■ **About this task**
Return, word for word, the line that contains "Ansökan behandlas maskinellt" and every line after it through the end of the records.
Exercise data Block Start
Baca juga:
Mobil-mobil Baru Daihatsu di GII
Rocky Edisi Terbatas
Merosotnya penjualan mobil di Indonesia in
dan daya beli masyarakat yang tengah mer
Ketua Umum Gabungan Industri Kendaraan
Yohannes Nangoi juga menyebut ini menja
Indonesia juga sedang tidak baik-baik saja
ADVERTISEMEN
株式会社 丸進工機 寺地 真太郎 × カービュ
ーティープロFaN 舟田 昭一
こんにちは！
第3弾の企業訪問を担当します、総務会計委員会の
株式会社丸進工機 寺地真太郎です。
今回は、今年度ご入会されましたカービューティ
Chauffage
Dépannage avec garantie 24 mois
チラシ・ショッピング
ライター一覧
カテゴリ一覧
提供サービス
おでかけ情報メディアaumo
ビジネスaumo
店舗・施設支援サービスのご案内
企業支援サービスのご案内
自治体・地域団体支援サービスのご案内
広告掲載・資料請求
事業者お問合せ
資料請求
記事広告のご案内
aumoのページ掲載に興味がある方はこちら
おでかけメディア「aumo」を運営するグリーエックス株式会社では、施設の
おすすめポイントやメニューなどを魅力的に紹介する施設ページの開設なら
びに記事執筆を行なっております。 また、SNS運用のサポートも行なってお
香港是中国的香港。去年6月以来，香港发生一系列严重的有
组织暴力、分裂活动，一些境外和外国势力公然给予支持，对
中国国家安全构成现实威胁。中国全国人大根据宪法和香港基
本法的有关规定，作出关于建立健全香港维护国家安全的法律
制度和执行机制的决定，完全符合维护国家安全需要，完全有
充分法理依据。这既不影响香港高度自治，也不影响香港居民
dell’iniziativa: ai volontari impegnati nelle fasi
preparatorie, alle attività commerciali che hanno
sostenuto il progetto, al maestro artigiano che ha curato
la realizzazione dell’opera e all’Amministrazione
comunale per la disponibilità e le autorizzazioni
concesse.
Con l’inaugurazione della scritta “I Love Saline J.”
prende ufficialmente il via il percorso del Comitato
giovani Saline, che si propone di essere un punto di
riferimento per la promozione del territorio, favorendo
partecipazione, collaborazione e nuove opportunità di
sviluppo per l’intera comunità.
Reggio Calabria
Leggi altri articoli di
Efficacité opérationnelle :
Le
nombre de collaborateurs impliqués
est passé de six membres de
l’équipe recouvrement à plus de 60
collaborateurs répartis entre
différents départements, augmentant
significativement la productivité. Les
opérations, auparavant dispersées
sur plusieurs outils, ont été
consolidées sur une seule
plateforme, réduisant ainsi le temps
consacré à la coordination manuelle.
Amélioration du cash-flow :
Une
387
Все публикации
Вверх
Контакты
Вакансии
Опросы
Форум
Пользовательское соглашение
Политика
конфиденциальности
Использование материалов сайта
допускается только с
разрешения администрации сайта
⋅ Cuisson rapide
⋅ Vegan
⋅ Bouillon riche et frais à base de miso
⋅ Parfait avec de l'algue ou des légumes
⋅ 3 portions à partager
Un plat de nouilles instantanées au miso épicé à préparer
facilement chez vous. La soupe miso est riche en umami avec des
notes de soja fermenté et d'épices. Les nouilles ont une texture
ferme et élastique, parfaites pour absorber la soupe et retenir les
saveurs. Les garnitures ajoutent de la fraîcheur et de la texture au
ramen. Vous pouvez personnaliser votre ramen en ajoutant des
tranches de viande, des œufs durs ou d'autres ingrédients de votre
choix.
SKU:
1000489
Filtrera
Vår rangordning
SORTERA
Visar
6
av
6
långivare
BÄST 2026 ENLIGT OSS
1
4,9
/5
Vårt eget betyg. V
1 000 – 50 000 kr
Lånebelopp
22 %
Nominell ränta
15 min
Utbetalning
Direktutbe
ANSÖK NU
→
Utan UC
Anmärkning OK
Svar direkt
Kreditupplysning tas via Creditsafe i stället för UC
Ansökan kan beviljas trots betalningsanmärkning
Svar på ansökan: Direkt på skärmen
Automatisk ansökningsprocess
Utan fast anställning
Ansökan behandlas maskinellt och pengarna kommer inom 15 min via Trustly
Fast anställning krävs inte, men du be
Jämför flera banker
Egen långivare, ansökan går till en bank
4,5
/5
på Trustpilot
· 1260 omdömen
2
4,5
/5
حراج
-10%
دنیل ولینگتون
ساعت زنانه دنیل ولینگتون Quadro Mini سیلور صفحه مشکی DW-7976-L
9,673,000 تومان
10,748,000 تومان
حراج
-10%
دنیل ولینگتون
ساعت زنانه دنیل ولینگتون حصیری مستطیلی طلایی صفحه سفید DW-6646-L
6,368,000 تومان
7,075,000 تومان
Exercise data Block End
■ **Task answer**
Ansökan behandlas maskinellt och pengarna kommer inom 15 min via Trustly
Fast anställning krävs inte, men du be
Jämför flera banker
Egen långivare, ansökan går till en bank
4,5
/5
på Trustpilot
· 1260 omdömen
2
4,5
/5
حراج
-10%
دنیل ولینگتون
ساعت زنانه دنیل ولینگتون Quadro Mini سیلور صفحه مشکی DW-7976-L
9,673,000 تومان
10,748,000 تومان
حراج
-10%
دنیل ولینگتون
ساعت زنانه دنیل ولینگتون حصیری مستطیلی طلایی صفحه سفید DW-6646-L
6,368,000 تومان
7,075,000 تومان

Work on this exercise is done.